Robert E. Woolmington of
  Witten, Woolmington & Campbell, P.C., Manchester Center, for
  Plaintiff-Appellee.
 
Allan R. Keyes and James B. Anderson
  of Ryan, Smith & Carbine, Ltd., Rutland, for
  Defendants-Appellants.
 

 
PRESENT:  Reiber, C.J., Dooley, Skoglund, Burgess and
Robinson, JJ.
 
 
¶ 1.            
REIBER, C.J.   This is a dispute over title to an old
railroad bed adjacent to  defendants’ property
that plaintiff purchased with the goal of creating a public recreational trail.
 Defendants challenge the trial court’s determination that plaintiff
acquired a valid fee simple interest in the property, asserting that title
either reverted to them when the railroad abandoned the line or vested in them
through adverse possession.  We affirm. 
¶ 2.            
The background to this dispute may be succinctly summarized; additional
material facts will be set forth in the discussion which follows.  The
property in question, located in the Town of Manchester, consists of a strip of
land approximately fifty to eighty-two feet wide, comprised of several
adjoining parcels conveyed by three separate warranty deeds in December 1902
from defendants’ predecessors-in-interest to the Manchester, Dorset &
Granville Railroad Company (MD&G).  MD&G was incorporated in June
1902, tracks were laid in 1903, and the railroad began operating in 1904,
chiefly for the transportation of marble.  In 1913, the Vermont Marble
Company acquired MD&G’s stock.  Railroad operations were suspended in
1918, revived briefly in 1924, and ceased altogether in 1934, when the tracks
were removed from the railroad bed.  Two years later, MD&G conveyed
all of its remaining assets to Vermont Marble, and filed articles of
dissolution.  In 1992, Vermont Marble merged with OMYA, Inc., which became
title holder of the railroad bed property.  In 2009, plaintiff Old
Railroad Bed, LLC purchased the property from OMYA for $39,614, for the purpose
of creating a public recreational trail.  
¶ 3.

> [SOURCE DATA]

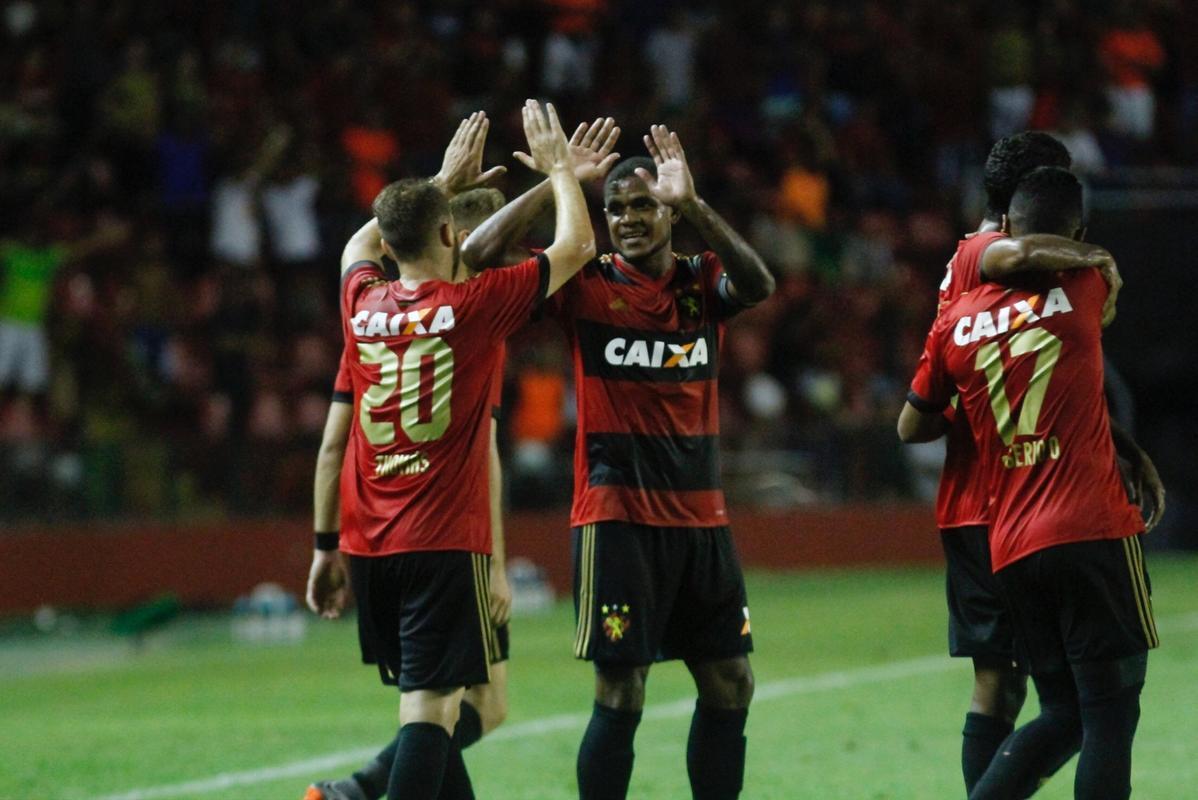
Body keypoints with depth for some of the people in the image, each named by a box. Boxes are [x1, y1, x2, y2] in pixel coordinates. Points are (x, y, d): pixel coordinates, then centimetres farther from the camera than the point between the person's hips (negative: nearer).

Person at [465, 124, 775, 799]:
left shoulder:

...

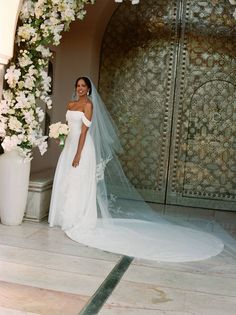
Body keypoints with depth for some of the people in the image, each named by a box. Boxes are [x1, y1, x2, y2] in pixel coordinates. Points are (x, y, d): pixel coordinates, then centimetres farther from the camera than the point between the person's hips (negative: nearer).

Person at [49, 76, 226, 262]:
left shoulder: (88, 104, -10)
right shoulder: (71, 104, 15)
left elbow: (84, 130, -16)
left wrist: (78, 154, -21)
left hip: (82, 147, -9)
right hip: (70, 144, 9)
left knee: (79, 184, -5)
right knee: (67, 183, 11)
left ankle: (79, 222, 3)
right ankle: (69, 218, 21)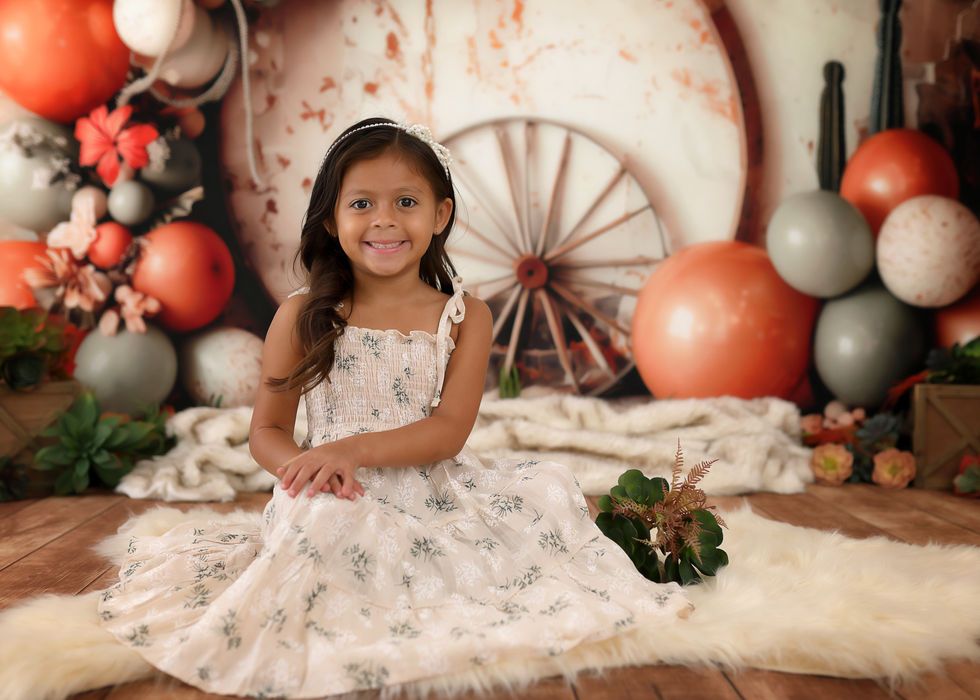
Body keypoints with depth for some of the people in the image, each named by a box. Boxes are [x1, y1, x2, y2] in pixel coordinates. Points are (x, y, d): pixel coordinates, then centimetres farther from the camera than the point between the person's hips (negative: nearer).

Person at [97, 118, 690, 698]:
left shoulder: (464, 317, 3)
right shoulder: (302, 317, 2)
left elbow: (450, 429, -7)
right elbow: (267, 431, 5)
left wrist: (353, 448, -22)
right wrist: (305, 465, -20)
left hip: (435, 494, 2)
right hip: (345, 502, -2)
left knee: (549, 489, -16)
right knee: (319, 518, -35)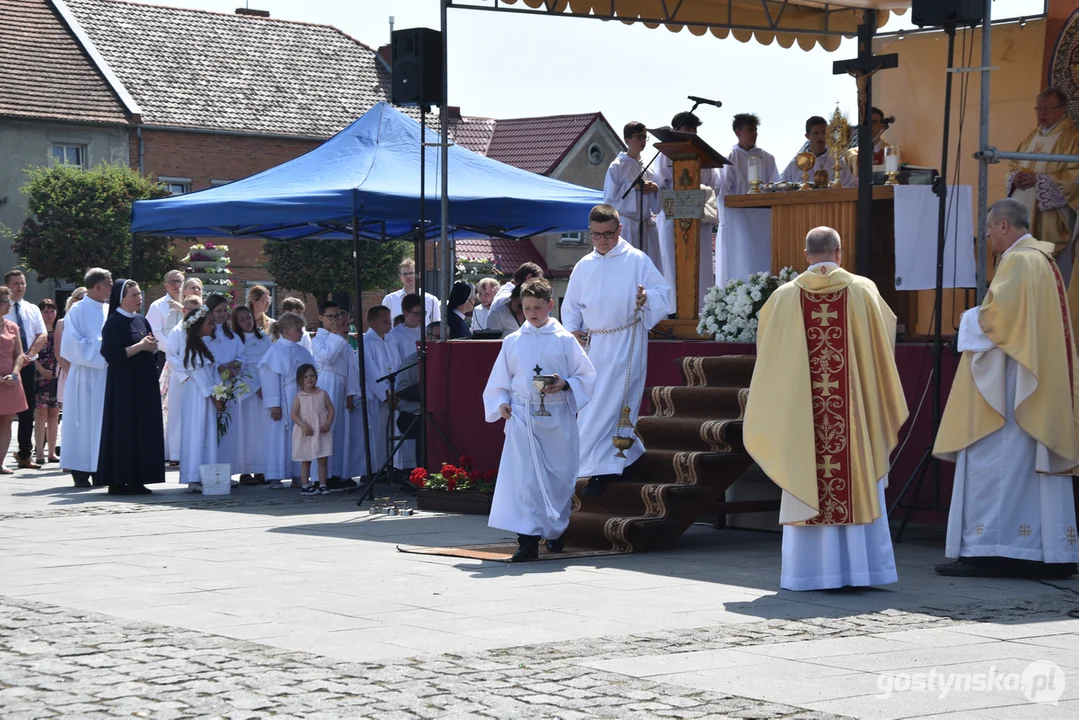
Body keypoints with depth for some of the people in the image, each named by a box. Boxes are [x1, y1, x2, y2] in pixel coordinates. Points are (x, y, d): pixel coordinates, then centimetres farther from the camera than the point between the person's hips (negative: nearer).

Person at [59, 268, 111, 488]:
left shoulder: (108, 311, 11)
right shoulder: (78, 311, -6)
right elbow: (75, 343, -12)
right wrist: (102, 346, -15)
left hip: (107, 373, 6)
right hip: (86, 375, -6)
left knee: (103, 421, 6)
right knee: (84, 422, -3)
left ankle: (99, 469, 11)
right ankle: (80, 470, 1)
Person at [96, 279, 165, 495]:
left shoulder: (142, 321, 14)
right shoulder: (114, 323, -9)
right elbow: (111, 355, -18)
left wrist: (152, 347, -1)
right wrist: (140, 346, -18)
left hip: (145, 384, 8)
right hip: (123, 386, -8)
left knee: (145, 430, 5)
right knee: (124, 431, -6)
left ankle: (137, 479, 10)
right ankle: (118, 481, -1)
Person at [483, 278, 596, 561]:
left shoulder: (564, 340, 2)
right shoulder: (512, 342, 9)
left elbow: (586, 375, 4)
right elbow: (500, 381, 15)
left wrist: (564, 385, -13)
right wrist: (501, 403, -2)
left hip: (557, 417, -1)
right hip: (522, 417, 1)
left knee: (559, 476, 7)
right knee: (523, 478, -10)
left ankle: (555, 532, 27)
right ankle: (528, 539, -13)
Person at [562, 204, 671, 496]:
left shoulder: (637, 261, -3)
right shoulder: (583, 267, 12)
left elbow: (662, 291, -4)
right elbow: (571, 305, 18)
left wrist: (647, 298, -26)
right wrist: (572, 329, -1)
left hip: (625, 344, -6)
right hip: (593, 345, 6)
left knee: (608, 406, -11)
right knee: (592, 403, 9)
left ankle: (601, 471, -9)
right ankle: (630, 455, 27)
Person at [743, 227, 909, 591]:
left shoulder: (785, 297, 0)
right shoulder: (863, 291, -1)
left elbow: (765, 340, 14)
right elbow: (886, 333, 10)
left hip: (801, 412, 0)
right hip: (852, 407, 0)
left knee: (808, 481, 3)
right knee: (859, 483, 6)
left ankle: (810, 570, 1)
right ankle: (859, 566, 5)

> [ASSIGNED TASK A] Please quote the railroad bed opinion from "Allan R. Keyes" to "goal of creating a public recreational trail.".
> [ASSIGNED TASK B] According to the railroad bed opinion, how much did Old Railroad Bed, LLC pay OMYA for the property?
> [ASSIGNED TASK C] Write what follows in the railroad bed opinion after the point where it stops.

> [EXERCISE OUTPUT A]
Allan R. Keyes and James B. Anderson
  of Ryan, Smith & Carbine, Ltd., Rutland, for
  Defendants-Appellants.
 

 
PRESENT:  Reiber, C.J., Dooley, Skoglund, Burgess and
Robinson, JJ.
 
 
¶ 1.            
REIBER, C.J.   This is a dispute over title to an old
railroad bed adjacent to  defendants’ property
that plaintiff purchased with the goal of creating a public recreational trail.

> [EXERCISE OUTPUT B] $39,614

> [EXERCISE OUTPUT C]
As noted, defendants own property adjacent to the old railroad bed and
are the successors-in-interest of the original grantors of the property to
MD&G.  Defendants Ronald and Kristi Marcus own the northernmost
property, defendants Bradford West, Vernon West, and Cathy Cushing own property
to the south of the Marcuses, and defendants Donald and Eleanor Dykes own
property to the south of the West/Cushing parcel.  When the Marcuses
objected to plaintiff’s right to pursue its trail plan, plaintiff filed an
ejectment action against them, seeking a writ of possession and injunction to
prevent them from interfering with plaintiff’s rights.  The other adjacent
property owners were subsequently granted leave to intervene in the lawsuit as
co-defendants (hereafter collectively “defendants”).    
¶ 4.            
Defendants ultimately filed two motions for summary judgment, one based
on a claim that MD&G had acquired only an easement in the property, which
reverted to the original grantors and their heirs and assigns, i.e.,
defendants, when the line was abandoned, and the other on a theory of adverse
possession.  In November 2011, the trial court issued a written decision,
resolving the first claim in favor of plaintiff.  The court concluded that
each of the three original deeds on its face “convey[ed] a fee simple interest
to MD&G;” that a location survey by the railroad company referenced in each
of the deeds and later recorded did not effectively convert the conveyances
into takings by condemnation;[1]
and that the statutory scheme in effect at the time did not preclude the
railroad from obtaining a fee simple interest through a mutually agreed
transfer of title for consideration.  
¶ 5.            
In an order issued the following month, the trial court denied
defendants’ motion for summary judgment on the adverse possession claim,
finding that genuine issues of material fact remained in dispute.  In July
2012, following a two-day court trial, the court issued a thirty-two page
decision rejecting the claim on its merits, and thereafter entered a final
judgment in favor of plaintiff.  This appeal followed. 
   
I.
¶ 6.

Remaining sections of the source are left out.